• **EXCERPT PROVIDED**:
·····

Saturday, September 25, 2010

Kudos for Finals Webcast!

Nothing but kudos from here about the wonderful Finals webcast today!

My old and slow computer got an upgrade to its guts last night -- I very carefully opened it up on the kitchen table and added memory -- so the webcast worked just fine this morning. The dogs woke me up at 5 AM; I tried to go back to sleep but suddenly realized, hey, it's 8 AM in Virginia! I was so pleased to find out that my scary computer work had done the trick.

I can't imagine that there is possibly one blog reader who doesn't have the link for the Sunday finals, but here goes, just in case:

USBCHA National Finals Streaming Video Link

It's hot-hot-hot the dogs got just one quick work apiece after another run to the feed store for hay. Now back to chores put off due to streaming video!

Good luck to all the competitors in the Sunday finals and a special shout-out to our trainer, Bill B. and his fine dog, Mike, for getting into the final round.

·····

• **INFORMATION SHOWN**:
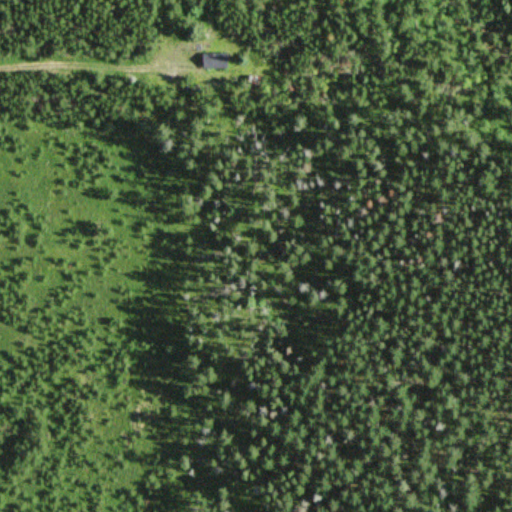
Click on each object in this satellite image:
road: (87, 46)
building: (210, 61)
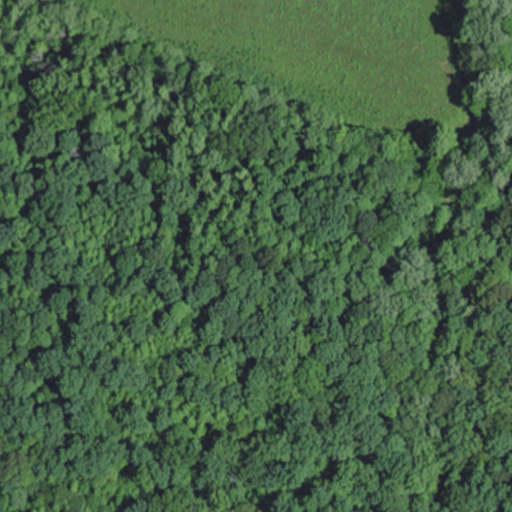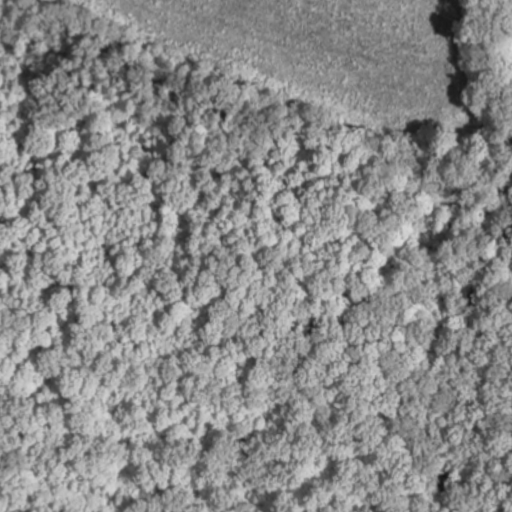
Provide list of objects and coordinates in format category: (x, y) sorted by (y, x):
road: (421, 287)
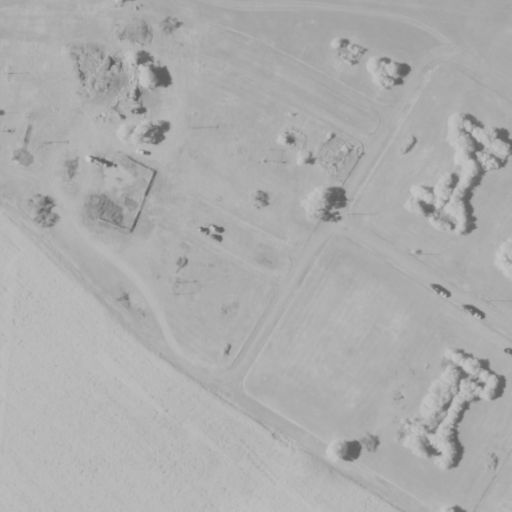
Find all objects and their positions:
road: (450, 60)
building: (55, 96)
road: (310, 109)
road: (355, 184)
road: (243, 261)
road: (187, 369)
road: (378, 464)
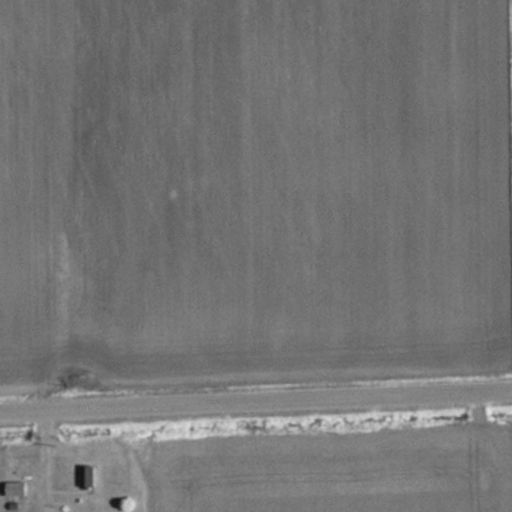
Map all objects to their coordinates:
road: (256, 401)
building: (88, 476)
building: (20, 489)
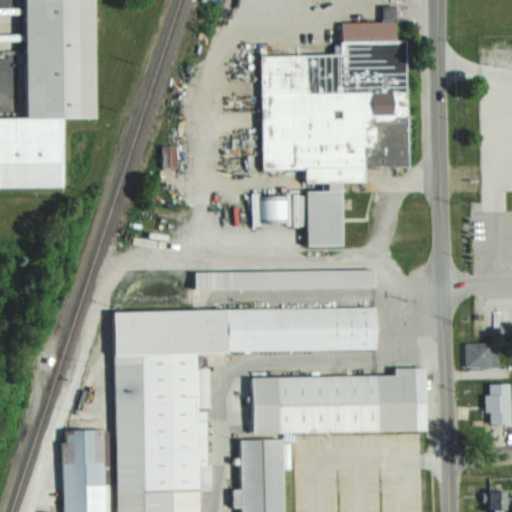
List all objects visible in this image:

·····

• **REQUESTS**:
- 1) Reproduce the stretch of the blog post about the Finals webcast from "I can't imagine" through "the final round.", word for word.
- 2) In the blog post about the Finals webcast, what did the writer add to the computer on the kitchen table?
- 3) Write the next part of the blog post about the Finals webcast, picking up after its final sentence.

• **RESPONSES TO THE EXERCISE**:
- 1)
I can't imagine that there is possibly one blog reader who doesn't have the link for the Sunday finals, but here goes, just in case:

USBCHA National Finals Streaming Video Link

It's hot-hot-hot the dogs got just one quick work apiece after another run to the feed store for hay. Now back to chores put off due to streaming video!

Good luck to all the competitors in the Sunday finals and a special shout-out to our trainer, Bill B. and his fine dog, Mike, for getting into the final round.

- 2) Memory.

- 3)
Tuesday, September 21, 2010

Virginia Finals TV Interviews

There are three short interviews (each about four minutes) on this Washington, D.C.-area TV station website. The reporter is covering the USBCHA National Finals and the Belle Grove Plantation where the Finals are being held.

TV Interviews Link

They are pretty well done and give you a picture of where the action is happening this week!
It makes me a bit sad to think it has already been a quick year since we were at the Finals outside of Klamath Falls, where we had such a good time and met so many friends!

Good luck to all the competitors this week.

And a hearty "job well done" to our District One gals who did so well in Nursery.

Thursday, September 16, 2010

More Humility, with Tri-Tip

Coal last Sunday at the Hagemann Ranch fun trial (photo by T. Tucker)
I just love this photo of Coal taken last Sunday at the Hagemann Ranch. We ran in a "fun" trial generously hosted near Bodega Bay by the Hagemann family. There were three "celebrity" judges to score the runs, all handlers from days gone by who have won many a trial in the Redwood Empire style.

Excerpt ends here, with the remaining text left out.